### Dataset entries
<<<<

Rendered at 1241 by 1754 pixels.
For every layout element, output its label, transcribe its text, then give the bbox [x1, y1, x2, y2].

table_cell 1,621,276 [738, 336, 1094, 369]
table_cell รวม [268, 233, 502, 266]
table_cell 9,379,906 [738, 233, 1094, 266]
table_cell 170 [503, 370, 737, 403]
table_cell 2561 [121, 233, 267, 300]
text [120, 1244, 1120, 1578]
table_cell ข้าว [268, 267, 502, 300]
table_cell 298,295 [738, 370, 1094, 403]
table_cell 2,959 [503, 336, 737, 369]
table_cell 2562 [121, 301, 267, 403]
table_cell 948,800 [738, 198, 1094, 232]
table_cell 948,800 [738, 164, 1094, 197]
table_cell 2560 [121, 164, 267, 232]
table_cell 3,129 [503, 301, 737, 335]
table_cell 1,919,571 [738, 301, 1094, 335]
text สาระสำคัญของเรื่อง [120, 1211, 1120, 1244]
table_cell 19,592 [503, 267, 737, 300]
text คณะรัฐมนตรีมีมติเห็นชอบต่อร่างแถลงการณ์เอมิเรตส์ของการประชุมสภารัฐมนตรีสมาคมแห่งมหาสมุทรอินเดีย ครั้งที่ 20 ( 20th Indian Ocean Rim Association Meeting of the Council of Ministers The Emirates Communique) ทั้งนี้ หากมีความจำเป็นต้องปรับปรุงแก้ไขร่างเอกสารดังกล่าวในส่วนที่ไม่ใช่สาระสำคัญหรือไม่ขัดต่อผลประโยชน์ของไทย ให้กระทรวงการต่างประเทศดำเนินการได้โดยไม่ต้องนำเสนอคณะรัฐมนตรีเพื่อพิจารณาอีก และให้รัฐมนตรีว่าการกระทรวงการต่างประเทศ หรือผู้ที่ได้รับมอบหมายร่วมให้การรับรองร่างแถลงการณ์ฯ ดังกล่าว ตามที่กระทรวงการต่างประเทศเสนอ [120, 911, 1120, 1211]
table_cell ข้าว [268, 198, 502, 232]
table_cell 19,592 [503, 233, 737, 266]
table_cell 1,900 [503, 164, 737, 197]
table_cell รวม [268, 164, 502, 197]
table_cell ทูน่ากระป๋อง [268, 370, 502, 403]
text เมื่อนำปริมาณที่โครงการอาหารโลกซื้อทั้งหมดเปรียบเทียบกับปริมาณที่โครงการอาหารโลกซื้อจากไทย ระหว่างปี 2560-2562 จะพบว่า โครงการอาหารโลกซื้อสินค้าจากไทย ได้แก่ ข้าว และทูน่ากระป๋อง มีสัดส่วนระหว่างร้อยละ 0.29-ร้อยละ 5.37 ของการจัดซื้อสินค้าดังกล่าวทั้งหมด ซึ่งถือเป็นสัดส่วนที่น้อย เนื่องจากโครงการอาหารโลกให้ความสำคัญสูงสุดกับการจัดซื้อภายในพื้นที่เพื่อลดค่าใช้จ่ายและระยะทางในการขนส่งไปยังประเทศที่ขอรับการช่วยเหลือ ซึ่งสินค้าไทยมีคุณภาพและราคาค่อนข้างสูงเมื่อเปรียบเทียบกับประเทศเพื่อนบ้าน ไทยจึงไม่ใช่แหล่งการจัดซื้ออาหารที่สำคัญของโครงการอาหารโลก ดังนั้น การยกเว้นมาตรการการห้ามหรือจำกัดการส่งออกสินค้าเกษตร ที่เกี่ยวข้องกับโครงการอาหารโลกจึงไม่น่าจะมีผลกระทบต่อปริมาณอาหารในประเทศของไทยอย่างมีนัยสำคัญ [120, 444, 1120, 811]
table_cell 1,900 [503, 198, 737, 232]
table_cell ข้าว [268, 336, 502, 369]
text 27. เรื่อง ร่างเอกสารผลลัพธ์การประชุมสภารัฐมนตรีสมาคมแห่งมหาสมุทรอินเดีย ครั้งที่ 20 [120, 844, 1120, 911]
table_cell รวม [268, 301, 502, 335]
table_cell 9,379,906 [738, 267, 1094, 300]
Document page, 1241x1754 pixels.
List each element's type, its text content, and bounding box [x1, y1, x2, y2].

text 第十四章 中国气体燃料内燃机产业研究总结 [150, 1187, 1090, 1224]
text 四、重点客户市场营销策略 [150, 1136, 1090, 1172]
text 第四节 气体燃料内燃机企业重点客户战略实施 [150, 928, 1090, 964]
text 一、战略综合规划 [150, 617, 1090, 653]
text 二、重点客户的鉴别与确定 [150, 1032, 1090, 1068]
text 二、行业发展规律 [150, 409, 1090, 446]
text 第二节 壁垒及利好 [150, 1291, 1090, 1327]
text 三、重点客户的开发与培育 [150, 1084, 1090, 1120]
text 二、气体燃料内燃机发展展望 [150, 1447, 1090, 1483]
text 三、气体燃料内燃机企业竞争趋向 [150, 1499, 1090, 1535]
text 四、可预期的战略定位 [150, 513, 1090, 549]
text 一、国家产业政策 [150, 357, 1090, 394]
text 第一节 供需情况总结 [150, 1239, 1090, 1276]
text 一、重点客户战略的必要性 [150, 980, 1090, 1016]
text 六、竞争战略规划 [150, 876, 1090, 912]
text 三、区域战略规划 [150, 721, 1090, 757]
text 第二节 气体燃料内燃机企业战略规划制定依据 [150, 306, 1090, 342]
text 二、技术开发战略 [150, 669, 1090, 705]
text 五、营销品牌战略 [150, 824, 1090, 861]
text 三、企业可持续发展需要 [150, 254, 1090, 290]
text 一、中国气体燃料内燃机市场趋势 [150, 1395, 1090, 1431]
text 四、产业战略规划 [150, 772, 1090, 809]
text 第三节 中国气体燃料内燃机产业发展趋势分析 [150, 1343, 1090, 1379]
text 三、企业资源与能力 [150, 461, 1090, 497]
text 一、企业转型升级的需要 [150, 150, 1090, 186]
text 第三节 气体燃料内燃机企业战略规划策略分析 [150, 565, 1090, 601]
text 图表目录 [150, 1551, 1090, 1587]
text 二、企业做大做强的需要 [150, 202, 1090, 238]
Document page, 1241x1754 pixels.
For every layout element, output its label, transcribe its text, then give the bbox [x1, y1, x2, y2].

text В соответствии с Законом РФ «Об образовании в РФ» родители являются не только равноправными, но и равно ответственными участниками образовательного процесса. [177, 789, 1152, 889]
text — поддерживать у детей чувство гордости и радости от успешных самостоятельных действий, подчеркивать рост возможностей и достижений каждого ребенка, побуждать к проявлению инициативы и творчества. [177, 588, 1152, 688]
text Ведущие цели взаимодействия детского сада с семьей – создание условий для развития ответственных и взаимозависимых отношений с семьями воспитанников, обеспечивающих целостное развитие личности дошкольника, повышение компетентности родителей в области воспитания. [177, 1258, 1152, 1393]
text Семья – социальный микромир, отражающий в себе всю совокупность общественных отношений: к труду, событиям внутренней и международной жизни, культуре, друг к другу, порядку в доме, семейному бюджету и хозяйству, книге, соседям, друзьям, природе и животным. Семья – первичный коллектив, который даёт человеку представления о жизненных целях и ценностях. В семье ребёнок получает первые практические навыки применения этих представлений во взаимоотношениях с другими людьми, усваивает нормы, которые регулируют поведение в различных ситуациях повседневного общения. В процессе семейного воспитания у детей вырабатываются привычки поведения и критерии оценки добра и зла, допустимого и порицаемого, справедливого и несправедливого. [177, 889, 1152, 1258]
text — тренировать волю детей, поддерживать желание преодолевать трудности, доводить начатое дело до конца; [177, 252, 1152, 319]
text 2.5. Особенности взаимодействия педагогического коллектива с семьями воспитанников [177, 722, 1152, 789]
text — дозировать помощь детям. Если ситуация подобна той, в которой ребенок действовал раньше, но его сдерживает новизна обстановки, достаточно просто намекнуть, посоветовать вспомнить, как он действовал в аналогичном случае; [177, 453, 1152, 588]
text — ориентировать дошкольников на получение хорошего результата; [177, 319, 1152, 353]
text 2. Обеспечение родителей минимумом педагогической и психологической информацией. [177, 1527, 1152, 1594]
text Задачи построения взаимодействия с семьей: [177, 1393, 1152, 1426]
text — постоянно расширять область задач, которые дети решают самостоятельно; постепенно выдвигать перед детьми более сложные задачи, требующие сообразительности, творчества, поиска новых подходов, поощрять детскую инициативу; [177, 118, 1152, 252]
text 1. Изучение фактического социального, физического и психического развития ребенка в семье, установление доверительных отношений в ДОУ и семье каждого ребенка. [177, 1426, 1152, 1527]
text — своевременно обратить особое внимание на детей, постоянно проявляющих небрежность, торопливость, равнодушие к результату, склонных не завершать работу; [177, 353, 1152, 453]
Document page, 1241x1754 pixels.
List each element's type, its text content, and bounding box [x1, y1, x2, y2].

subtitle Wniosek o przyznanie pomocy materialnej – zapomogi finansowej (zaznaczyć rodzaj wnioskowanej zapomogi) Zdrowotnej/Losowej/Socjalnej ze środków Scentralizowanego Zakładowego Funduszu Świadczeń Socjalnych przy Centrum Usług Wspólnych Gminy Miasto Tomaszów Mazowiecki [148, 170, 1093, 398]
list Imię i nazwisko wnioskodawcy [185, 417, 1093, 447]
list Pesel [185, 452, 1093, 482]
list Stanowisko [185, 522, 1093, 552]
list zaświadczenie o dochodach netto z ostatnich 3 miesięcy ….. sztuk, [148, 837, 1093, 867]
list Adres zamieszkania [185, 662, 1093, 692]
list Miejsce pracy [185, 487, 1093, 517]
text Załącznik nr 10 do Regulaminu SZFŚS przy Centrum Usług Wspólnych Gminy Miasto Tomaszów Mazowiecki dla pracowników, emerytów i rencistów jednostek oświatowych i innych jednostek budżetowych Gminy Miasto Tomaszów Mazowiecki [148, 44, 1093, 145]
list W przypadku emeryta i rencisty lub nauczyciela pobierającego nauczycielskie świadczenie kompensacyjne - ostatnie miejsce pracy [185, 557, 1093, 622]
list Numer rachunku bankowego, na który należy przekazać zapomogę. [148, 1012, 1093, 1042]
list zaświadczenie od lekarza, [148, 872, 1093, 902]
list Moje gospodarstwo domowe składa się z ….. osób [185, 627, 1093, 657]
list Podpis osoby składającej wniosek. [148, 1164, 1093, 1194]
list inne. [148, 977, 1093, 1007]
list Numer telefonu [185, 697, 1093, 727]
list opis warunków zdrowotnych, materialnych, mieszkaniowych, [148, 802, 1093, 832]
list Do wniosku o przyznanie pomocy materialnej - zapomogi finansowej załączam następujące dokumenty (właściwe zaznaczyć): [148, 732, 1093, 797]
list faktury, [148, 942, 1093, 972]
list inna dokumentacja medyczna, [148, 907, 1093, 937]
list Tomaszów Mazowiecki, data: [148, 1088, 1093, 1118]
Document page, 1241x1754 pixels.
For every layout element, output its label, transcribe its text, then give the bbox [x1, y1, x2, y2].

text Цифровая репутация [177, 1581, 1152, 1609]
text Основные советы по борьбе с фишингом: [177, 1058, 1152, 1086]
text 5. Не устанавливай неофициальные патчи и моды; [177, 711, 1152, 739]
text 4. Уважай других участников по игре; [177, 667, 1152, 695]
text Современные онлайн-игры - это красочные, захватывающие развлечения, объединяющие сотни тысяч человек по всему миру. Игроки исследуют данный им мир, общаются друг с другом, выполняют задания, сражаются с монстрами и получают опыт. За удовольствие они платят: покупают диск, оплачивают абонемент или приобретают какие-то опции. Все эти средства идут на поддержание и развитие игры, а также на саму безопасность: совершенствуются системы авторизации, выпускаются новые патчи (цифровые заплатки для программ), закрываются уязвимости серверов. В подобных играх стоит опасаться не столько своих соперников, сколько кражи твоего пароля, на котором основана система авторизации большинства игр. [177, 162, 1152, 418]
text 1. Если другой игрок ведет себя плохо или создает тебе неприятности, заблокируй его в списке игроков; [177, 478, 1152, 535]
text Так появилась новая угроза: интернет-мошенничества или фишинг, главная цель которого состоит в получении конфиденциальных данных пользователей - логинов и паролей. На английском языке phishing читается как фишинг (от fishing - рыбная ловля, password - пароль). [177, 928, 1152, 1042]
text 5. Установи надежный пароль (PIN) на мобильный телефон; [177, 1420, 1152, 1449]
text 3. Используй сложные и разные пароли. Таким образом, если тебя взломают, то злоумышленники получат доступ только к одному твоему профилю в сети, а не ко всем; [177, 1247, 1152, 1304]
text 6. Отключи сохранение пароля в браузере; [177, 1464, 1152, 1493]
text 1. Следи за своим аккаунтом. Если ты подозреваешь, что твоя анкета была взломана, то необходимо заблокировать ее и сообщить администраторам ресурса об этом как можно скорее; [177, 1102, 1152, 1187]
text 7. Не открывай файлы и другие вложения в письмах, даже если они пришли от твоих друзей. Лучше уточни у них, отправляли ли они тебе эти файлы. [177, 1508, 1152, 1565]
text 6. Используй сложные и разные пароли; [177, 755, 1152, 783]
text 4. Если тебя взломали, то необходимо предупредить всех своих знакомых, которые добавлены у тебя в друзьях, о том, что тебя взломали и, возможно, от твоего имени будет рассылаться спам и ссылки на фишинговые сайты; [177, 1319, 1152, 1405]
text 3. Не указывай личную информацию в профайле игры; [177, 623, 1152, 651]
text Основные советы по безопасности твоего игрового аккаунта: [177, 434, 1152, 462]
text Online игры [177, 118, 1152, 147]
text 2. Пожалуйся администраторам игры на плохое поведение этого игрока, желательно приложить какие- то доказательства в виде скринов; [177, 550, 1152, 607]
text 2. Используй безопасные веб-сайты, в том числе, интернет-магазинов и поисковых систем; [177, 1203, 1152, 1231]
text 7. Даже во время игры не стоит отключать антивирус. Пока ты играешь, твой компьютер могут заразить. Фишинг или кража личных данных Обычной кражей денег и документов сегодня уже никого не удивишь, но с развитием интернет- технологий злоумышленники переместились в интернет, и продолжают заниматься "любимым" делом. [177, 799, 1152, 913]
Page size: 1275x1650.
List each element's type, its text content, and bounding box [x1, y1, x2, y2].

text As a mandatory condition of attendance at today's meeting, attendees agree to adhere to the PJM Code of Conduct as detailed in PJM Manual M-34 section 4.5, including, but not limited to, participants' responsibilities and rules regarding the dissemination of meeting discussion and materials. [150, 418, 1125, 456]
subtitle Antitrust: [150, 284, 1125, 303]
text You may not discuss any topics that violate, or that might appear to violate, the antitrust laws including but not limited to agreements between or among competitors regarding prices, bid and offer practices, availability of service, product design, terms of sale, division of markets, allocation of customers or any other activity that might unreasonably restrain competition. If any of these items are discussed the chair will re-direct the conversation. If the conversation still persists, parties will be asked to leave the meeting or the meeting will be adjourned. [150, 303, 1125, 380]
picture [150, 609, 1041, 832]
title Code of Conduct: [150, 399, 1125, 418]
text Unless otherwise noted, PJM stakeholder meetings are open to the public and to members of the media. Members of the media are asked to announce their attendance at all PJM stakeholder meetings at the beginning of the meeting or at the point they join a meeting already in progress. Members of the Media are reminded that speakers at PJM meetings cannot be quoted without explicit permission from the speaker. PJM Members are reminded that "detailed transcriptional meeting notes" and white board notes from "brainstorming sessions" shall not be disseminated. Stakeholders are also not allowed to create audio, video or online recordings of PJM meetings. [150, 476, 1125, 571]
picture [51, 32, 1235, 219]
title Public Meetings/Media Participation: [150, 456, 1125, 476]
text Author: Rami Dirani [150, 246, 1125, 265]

>>>>

### TO-DO ITEM
Provide only the count of lines in the data above that include the string "разные".

### REPLY
2